(LISTED ENTRIES)

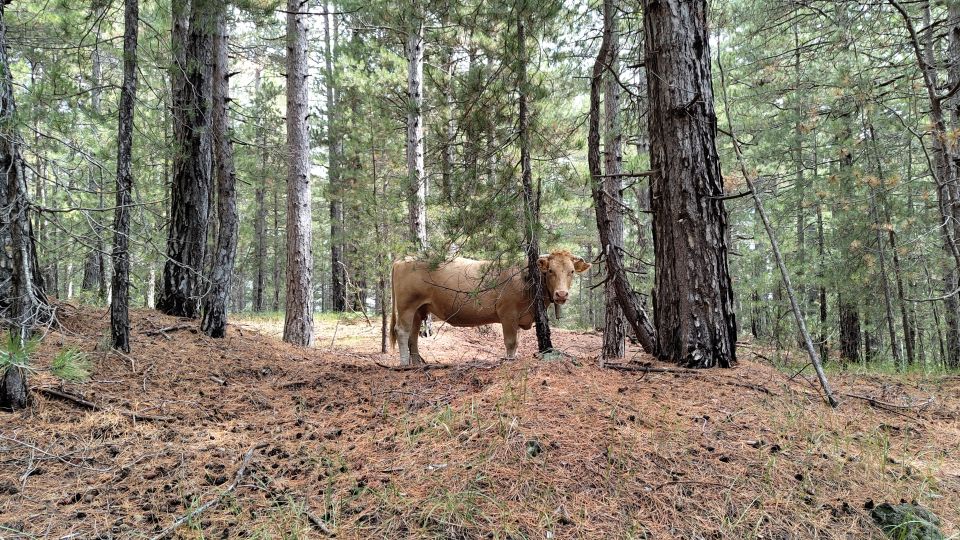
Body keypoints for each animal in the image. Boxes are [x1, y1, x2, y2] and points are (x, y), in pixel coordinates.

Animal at [390, 251, 592, 364]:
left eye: (571, 271)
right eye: (550, 271)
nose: (561, 294)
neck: (527, 279)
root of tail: (402, 259)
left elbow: (516, 343)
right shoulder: (508, 314)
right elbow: (510, 342)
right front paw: (509, 361)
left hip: (419, 309)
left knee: (413, 335)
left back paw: (417, 362)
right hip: (407, 306)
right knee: (402, 331)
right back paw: (404, 363)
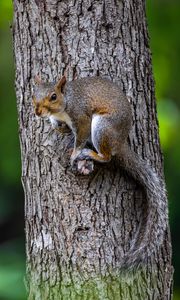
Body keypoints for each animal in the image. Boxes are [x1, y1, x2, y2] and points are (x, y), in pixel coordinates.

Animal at [32, 75, 167, 270]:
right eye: (33, 95)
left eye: (53, 96)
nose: (37, 112)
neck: (66, 102)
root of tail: (120, 143)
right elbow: (59, 126)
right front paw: (58, 126)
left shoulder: (81, 117)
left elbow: (80, 136)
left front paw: (75, 153)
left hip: (102, 127)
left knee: (107, 156)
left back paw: (91, 153)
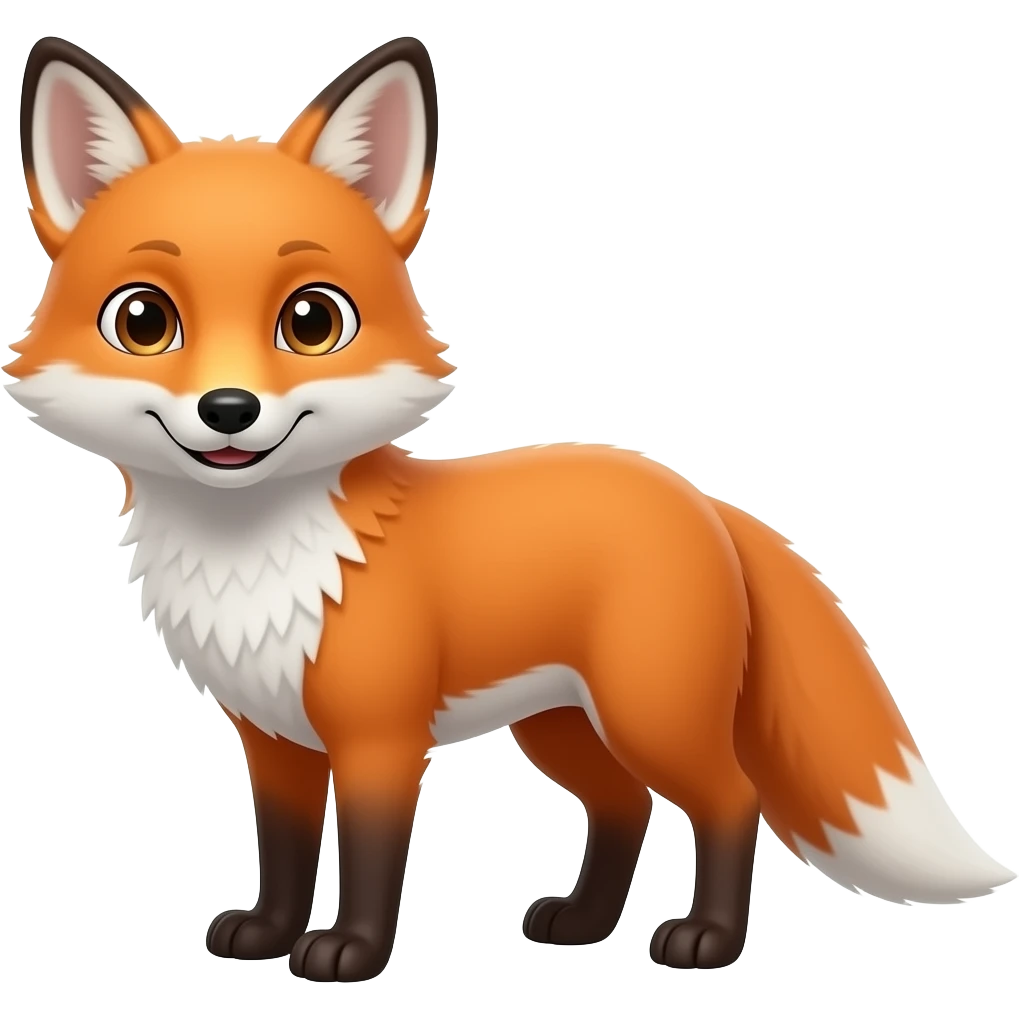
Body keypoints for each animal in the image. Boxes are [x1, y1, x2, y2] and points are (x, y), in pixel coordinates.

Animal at [7, 34, 1016, 983]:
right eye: (143, 321)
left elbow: (371, 858)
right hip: (560, 722)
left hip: (648, 713)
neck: (260, 562)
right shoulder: (274, 737)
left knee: (732, 801)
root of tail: (698, 495)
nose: (228, 409)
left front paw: (350, 952)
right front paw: (266, 932)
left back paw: (706, 939)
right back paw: (581, 922)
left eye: (312, 321)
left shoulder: (381, 738)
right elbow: (286, 851)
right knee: (623, 805)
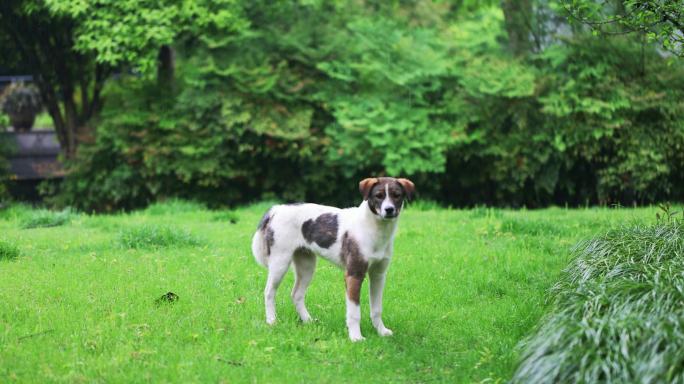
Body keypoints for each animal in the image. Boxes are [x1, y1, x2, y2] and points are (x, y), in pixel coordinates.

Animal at [250, 177, 414, 342]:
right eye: (378, 196)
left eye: (397, 195)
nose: (389, 210)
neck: (373, 229)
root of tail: (276, 209)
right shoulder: (354, 275)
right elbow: (354, 313)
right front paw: (356, 337)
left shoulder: (378, 276)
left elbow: (376, 309)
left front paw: (381, 331)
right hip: (280, 263)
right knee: (269, 292)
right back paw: (272, 321)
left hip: (307, 267)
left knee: (296, 294)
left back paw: (308, 321)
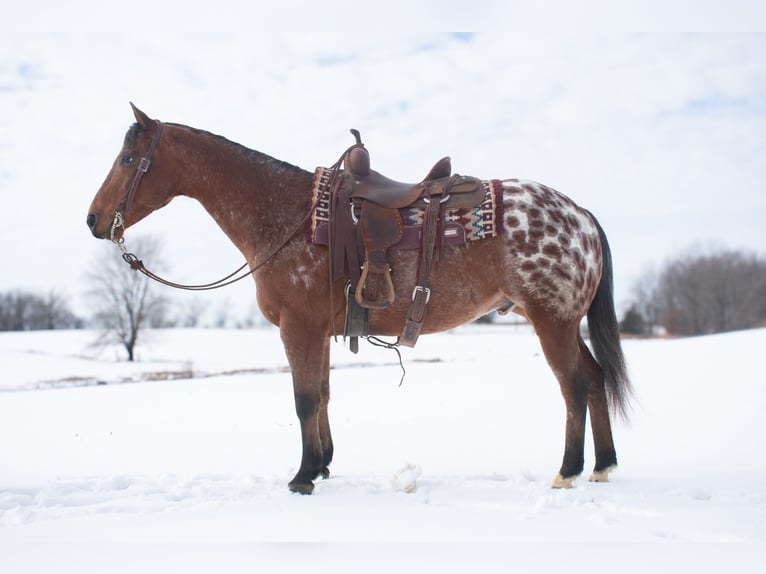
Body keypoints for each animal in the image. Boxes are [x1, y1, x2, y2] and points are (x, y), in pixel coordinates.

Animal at [87, 104, 632, 496]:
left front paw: (302, 476)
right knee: (595, 378)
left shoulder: (299, 327)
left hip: (552, 321)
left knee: (574, 385)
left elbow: (305, 398)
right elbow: (324, 394)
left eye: (129, 160)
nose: (92, 219)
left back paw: (568, 471)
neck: (286, 216)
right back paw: (603, 466)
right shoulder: (319, 331)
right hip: (566, 323)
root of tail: (580, 214)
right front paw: (324, 464)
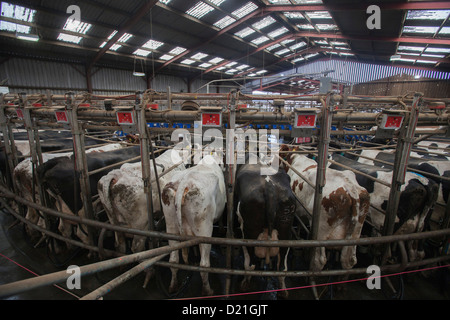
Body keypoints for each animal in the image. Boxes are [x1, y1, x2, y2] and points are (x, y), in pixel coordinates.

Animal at [234, 162, 298, 300]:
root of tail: (269, 186)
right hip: (286, 231)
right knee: (282, 267)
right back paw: (283, 291)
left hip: (248, 233)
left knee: (249, 264)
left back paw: (244, 285)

(End LISTED ENTRIES)

**PROBLEM DETAILS**. The answer is the whole listing above, written out verbatim, without its pictures.

**EXERCISE RESPONSE**.
Body keypoints for each animal in the image. Boxes are [x1, y1, x2, y2] and points are (x, y), in pixel coordinates.

Animal at [390, 251, 592, 364]:
left eye: (571, 271)
right eye: (550, 271)
nose: (561, 294)
neck: (527, 279)
root of tail: (402, 259)
left elbow: (516, 343)
right shoulder: (508, 314)
right elbow: (510, 342)
right front paw: (509, 361)
left hip: (419, 309)
left knee: (413, 335)
left back paw: (417, 362)
right hip: (407, 306)
right knee: (402, 331)
right back paw: (404, 363)
Body keypoints for each animal in the image. Boxes are [x1, y1, x2, y2] and points are (x, y), in pixel coordinates.

Animal at [32, 75, 167, 270]:
right eye: (33, 95)
left eye: (53, 96)
nose: (37, 112)
neck: (66, 102)
root of tail: (120, 143)
right elbow: (59, 126)
right front paw: (58, 126)
left shoulder: (81, 117)
left elbow: (80, 136)
left front paw: (75, 153)
left hip: (102, 127)
left knee: (107, 156)
left back paw: (91, 153)
Body keypoints for each animal in the image. Boxes are [x1, y1, x2, y2] and points are (x, y), in pixel coordinates.

Animal at [7, 34, 1016, 983]:
right eye: (143, 321)
left elbow: (371, 858)
right hip: (560, 722)
left hip: (648, 713)
neck: (260, 562)
right shoulder: (274, 737)
left knee: (732, 801)
root of tail: (698, 495)
nose: (228, 409)
left front paw: (350, 952)
right front paw: (266, 932)
left back paw: (706, 939)
right back paw: (581, 922)
left eye: (312, 321)
left shoulder: (381, 738)
right elbow: (286, 851)
right knee: (623, 805)
Body keypoints for each animal in the image. Boxes are [x1, y1, x2, y2] and points are (x, y), in pixel coordinates.

Animal at [250, 177, 414, 342]:
right eye: (378, 196)
left eye: (397, 195)
nose: (389, 210)
neck: (373, 229)
root of tail: (276, 209)
right shoulder: (354, 275)
right elbow: (354, 313)
right front paw: (356, 337)
left shoulder: (378, 276)
left elbow: (376, 309)
left front paw: (381, 331)
right hip: (280, 263)
right knee: (269, 292)
right back paw: (272, 321)
left hip: (307, 267)
left knee: (296, 294)
left back paw: (308, 321)
Body keypoints for each animal in the image. Boxes are [x1, y1, x2, y2] and points are (x, y), in pixel coordinates.

Animal at [87, 104, 632, 496]:
left front paw: (302, 476)
right knee: (595, 378)
left shoulder: (299, 327)
left hip: (552, 321)
left knee: (574, 385)
left elbow: (305, 398)
right elbow: (324, 394)
left eye: (129, 160)
nose: (92, 219)
left back paw: (568, 471)
neck: (286, 216)
right back paw: (603, 466)
right shoulder: (319, 331)
right hip: (566, 323)
root of tail: (580, 214)
right front paw: (324, 464)
Body keypoints for each animal in the image. Boxes are [x1, y1, x2, y2] and points are (x, y), in pixel coordinates.

Animal at [234, 162, 298, 300]:
root of tail: (269, 186)
right hip: (286, 231)
right knee: (282, 267)
right back paw: (283, 291)
left hip: (248, 233)
left knee: (249, 264)
left back paw: (244, 285)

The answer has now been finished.